DATASET RECORDS: Begin
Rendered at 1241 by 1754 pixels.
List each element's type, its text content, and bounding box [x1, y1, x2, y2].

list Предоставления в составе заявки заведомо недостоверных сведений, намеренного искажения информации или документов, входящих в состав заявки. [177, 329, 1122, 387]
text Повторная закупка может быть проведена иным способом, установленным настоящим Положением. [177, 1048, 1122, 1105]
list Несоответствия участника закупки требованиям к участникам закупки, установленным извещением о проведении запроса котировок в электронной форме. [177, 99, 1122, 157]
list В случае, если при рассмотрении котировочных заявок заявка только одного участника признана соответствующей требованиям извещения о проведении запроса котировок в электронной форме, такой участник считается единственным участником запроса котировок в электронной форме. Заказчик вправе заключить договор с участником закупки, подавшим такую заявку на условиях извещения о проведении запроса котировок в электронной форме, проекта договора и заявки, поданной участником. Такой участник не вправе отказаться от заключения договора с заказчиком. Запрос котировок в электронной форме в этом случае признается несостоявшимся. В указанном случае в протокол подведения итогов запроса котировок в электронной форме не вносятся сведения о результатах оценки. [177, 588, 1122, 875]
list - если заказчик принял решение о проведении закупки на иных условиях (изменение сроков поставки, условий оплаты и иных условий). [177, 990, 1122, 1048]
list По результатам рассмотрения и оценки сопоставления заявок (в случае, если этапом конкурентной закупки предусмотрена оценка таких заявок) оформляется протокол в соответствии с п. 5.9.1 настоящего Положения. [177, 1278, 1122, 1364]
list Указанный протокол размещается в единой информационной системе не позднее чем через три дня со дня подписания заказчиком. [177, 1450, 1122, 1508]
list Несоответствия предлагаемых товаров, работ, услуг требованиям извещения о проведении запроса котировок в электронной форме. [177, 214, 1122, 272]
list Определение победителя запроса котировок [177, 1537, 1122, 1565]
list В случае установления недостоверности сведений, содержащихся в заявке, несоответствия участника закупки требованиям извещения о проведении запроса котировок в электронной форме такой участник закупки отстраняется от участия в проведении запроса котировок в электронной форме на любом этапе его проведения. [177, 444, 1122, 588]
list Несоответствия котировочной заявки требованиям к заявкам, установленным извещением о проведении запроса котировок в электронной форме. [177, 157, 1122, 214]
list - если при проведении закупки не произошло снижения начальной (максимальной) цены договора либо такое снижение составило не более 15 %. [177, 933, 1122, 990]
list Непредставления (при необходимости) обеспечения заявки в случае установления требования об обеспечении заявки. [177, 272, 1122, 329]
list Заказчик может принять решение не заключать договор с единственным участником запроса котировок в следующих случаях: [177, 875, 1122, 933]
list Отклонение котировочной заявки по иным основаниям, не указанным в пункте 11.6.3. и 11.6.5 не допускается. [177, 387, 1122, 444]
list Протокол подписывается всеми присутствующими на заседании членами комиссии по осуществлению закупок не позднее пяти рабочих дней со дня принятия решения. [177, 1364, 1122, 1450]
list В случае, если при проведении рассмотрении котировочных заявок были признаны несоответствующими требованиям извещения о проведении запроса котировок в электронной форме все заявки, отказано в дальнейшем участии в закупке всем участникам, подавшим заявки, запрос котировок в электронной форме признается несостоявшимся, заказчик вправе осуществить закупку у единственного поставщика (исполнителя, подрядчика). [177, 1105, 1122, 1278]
DATASET RECORDS: End
TASK INSTRUCTIONS
Copy all lines of the records in which the string "участникам" can be found.

SOLUTION TO THE PROBLEM
list Несоответствия участника закупки требованиям к участникам закупки, установленным извещением о проведении запроса котировок в электронной форме. [177, 99, 1122, 157]
list В случае, если при проведении рассмотрении котировочных заявок были признаны несоответствующими требованиям извещения о проведении запроса котировок в электронной форме все заявки, отказано в дальнейшем участии в закупке всем участникам, подавшим заявки, запрос котировок в электронной форме признается несостоявшимся, заказчик вправе осуществить закупку у единственного поставщика (исполнителя, подрядчика). [177, 1105, 1122, 1278]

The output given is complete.